Frequently Asked Questions

What is floor division?

Floor division is a type of division where the result is rounded down to the nearest integer (whole number), regardless of whether the remainder is positive or negative. For example, 13 ÷ 4 = 3.25 in regular division, but the floor division result is 3. It is sometimes called 'integer division' or 'division with remainder'.

What is the difference between division and floor division?

Regular division returns a decimal (floating-point) result — for example, 7 ÷ 2 = 3.5. Floor division always returns the largest integer that is less than or equal to the exact result, so 7 ÷ 2 gives 3. The key difference becomes obvious when the division is not exact.

When do floor division and regular division give the same answer?

They give the same answer whenever the dividend is perfectly divisible by the divisor — meaning there is no remainder. For example, 8 ÷ 4 = 2 exactly, so both regular and floor division return 2.

Why is it called floor division?

The name comes from the mathematical 'floor function' ⌊x⌋, which maps any real number to the largest integer less than or equal to it. Imagine a number line where the 'floor' beneath a decimal value is the integer directly below it.

How does floor division work with negative numbers?

With negative numbers, floor division still rounds toward negative infinity — not toward zero.
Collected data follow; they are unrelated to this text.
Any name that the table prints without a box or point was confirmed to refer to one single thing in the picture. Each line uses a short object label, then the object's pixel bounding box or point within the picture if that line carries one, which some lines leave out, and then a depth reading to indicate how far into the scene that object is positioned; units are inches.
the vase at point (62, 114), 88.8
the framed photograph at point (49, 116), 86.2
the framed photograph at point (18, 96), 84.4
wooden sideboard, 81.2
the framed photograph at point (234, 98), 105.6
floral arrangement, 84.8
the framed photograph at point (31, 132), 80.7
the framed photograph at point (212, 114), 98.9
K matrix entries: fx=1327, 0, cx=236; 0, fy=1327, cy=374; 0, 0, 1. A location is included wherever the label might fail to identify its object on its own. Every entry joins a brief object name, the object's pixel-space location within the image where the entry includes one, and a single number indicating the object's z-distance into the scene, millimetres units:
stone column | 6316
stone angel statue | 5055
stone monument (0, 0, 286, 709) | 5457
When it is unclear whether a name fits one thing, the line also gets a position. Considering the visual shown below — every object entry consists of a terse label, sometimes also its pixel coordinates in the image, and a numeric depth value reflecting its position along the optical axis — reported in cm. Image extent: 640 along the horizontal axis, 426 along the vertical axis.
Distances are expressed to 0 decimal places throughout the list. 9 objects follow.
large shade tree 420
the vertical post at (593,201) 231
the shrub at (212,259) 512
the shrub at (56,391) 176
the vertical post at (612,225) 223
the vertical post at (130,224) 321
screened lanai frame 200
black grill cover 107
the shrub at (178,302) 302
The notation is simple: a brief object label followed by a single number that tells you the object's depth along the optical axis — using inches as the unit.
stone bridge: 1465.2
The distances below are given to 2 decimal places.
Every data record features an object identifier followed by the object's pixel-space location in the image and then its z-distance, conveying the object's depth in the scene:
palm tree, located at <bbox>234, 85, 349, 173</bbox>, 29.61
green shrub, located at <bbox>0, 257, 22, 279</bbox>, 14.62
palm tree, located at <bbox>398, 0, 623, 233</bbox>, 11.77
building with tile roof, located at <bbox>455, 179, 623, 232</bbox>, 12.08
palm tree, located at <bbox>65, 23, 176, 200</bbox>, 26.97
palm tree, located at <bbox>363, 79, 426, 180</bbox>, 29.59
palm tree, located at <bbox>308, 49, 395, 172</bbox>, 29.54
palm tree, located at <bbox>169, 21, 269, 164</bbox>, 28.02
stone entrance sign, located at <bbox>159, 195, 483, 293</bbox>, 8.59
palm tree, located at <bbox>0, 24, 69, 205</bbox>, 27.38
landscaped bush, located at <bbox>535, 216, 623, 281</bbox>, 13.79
For example, ⌊−7 ÷ 2⌋ = ⌊−3.5⌋ = −4, not −3. This differs from truncation (which rounds toward zero), so be careful when working with negatives.
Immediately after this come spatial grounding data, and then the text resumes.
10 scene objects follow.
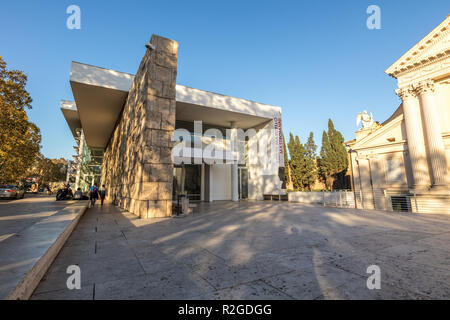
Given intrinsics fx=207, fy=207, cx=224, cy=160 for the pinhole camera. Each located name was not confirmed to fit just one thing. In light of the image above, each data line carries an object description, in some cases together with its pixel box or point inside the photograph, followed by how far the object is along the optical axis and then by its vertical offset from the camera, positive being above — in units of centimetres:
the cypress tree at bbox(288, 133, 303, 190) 4072 +422
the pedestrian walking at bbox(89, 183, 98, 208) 1402 -41
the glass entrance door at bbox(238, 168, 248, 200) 2410 +25
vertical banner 2287 +525
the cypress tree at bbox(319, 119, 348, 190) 3859 +466
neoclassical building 1402 +339
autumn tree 1636 +499
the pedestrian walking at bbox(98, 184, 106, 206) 1488 -41
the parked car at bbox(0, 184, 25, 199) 1961 -38
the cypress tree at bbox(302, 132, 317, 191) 4012 +240
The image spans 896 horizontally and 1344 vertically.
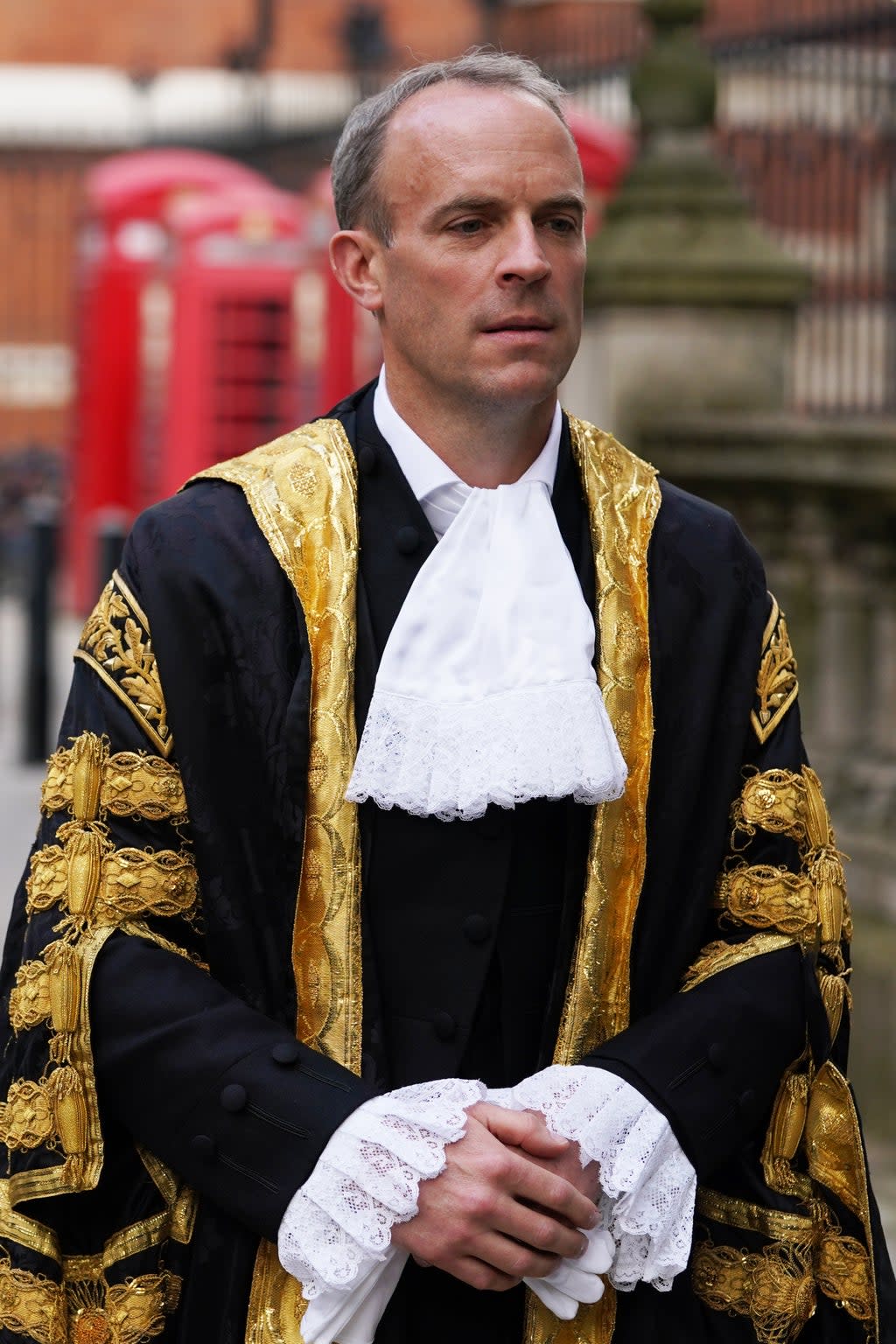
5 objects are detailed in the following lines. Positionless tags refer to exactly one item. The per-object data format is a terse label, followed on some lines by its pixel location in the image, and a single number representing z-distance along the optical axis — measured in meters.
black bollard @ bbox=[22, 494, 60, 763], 19.70
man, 4.68
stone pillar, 12.19
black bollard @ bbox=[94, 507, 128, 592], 18.86
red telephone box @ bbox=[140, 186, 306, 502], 25.97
What is the floor division of 9 ÷ 2?

9 ÷ 2 = 4.5 in regular division. Applying the floor function gives ⌊4.5⌋ = 4, so the floor division result is 4 with a remainder of 1.

How is floor division represented in programming languages?
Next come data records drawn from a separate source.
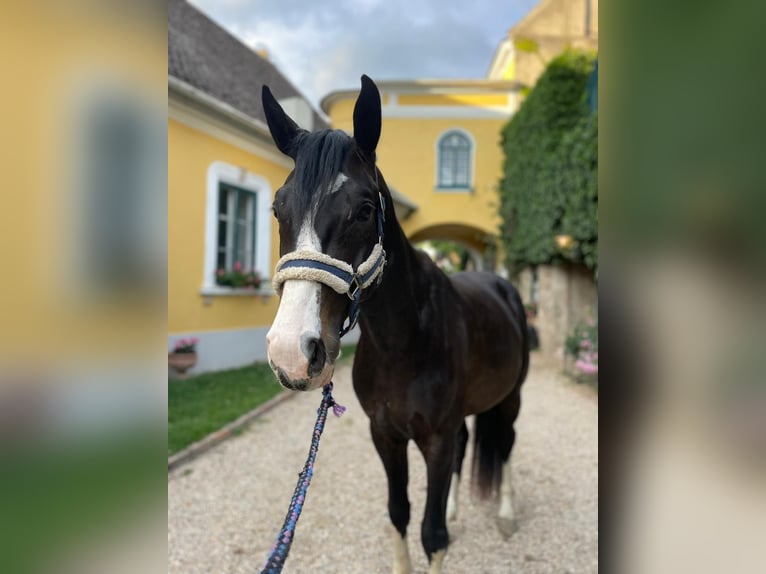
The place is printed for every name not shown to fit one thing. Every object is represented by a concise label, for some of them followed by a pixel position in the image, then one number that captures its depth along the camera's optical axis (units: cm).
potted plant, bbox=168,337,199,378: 668
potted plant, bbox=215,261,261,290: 738
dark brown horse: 127
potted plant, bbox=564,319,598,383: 659
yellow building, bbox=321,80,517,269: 1345
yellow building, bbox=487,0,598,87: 1457
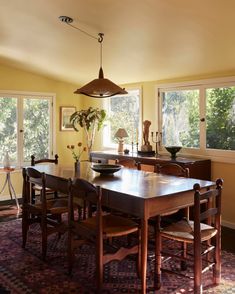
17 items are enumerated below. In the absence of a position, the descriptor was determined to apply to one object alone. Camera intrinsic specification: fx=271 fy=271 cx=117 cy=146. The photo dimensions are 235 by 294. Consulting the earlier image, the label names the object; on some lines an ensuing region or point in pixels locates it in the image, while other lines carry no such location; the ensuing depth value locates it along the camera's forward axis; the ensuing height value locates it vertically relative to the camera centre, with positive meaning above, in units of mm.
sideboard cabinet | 3470 -322
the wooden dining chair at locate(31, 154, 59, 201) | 3688 -696
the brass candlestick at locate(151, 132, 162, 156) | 4342 -20
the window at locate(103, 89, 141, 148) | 4704 +392
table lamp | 4448 +59
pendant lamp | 2805 +512
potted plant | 4944 +356
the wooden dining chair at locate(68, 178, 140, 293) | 2146 -768
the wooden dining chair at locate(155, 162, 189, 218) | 2852 -348
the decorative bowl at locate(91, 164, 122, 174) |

In Python, the floor division operator is `//` (e.g., `9 // 2` returns `4`). In other languages like Java, C, and C++, integer division of two integers also truncates toward zero, but for negative numbers you may need `Math.floor()` explicitly to match true floor behavior.

What are real-life applications of floor division?

Floor division is used in many practical scenarios: splitting items evenly among groups (e.g., how many full boxes of 12 can you pack from 50 items?), calculating how many complete weeks fit in a number of days, time conversions (minutes to hours), and pagination in software (how many full pages does a list require).